» **Problem**
Transcribe the lines of the data below word for word, starting at the line that contains "ugradnom visinom od" and ending at the line that contains "zatvaranja može se", with both of those lines included.

» **Records for this task**
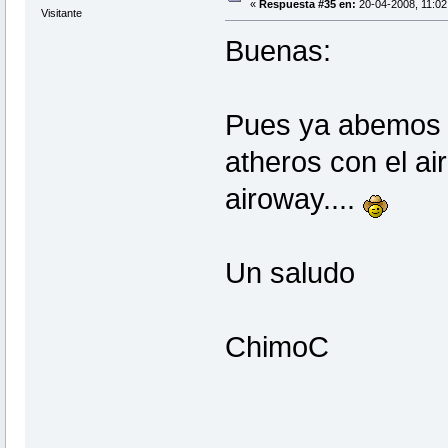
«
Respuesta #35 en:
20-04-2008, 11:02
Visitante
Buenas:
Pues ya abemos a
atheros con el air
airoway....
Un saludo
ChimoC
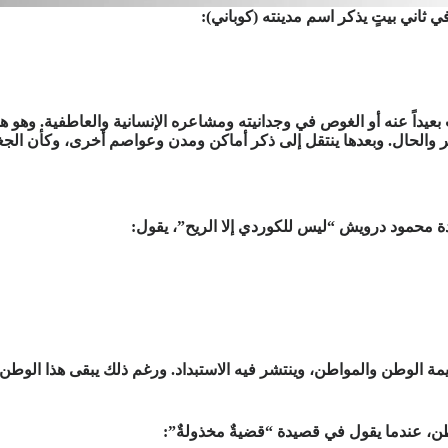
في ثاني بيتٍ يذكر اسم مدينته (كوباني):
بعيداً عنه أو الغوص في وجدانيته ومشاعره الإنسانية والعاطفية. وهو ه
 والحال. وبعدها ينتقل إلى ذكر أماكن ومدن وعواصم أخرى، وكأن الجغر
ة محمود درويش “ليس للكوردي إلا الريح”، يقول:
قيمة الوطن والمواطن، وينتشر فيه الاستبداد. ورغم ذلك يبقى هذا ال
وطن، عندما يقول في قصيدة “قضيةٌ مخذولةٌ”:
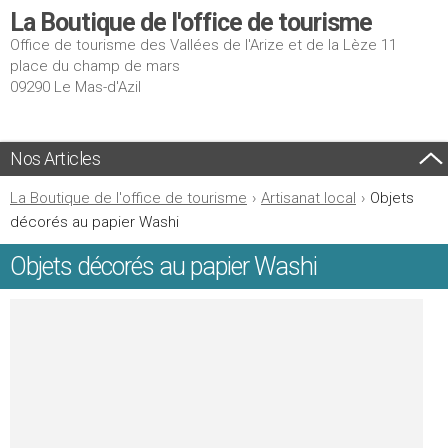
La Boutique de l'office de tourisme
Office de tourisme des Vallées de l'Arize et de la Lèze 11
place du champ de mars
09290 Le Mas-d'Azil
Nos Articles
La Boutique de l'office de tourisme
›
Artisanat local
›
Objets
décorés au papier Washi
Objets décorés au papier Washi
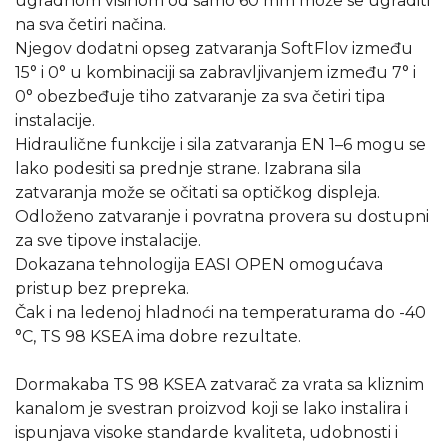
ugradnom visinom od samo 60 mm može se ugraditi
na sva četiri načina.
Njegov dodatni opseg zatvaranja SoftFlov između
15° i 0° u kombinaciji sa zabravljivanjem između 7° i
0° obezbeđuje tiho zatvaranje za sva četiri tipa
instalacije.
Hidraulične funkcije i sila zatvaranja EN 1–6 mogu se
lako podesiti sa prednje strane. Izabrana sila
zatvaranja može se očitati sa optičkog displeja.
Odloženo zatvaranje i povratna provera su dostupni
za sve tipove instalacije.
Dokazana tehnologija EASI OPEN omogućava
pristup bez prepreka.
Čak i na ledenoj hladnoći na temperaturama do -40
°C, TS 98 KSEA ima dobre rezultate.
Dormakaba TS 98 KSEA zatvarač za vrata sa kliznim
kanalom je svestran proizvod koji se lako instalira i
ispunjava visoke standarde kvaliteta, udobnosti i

--

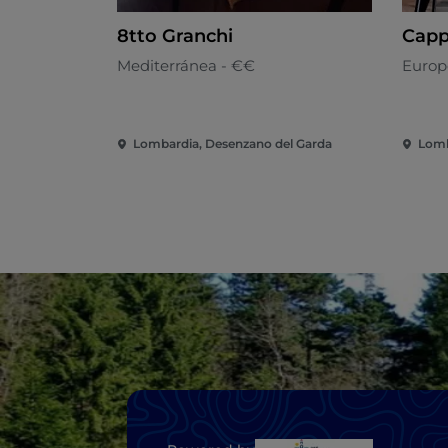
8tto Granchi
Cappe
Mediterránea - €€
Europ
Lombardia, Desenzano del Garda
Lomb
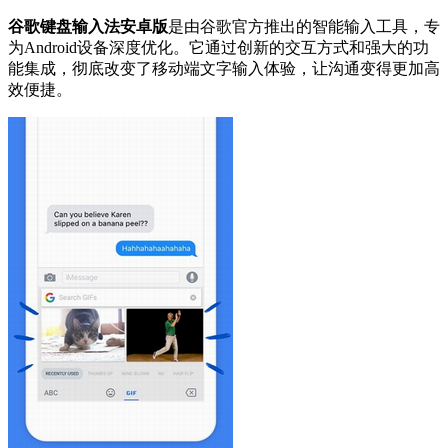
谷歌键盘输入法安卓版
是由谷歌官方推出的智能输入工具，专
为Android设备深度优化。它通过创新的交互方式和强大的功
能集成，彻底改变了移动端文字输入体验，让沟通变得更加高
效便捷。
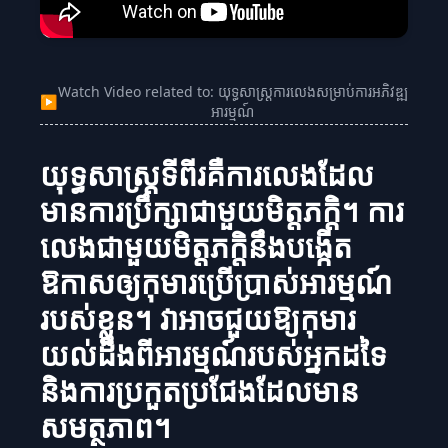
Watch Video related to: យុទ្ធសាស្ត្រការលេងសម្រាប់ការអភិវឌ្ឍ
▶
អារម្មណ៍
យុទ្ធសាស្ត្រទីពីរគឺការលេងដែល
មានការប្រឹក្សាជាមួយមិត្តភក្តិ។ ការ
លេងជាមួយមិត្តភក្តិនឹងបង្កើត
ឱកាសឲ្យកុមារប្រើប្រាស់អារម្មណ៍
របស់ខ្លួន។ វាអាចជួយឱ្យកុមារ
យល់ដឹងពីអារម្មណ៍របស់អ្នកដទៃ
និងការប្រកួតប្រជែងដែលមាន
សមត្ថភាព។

» **Exercise answer**
ugradnom visinom od samo 60 mm može se ugraditi
na sva četiri načina.
Njegov dodatni opseg zatvaranja SoftFlov između
15° i 0° u kombinaciji sa zabravljivanjem između 7° i
0° obezbeđuje tiho zatvaranje za sva četiri tipa
instalacije.
Hidraulične funkcije i sila zatvaranja EN 1–6 mogu se
lako podesiti sa prednje strane. Izabrana sila
zatvaranja može se očitati sa optičkog displeja.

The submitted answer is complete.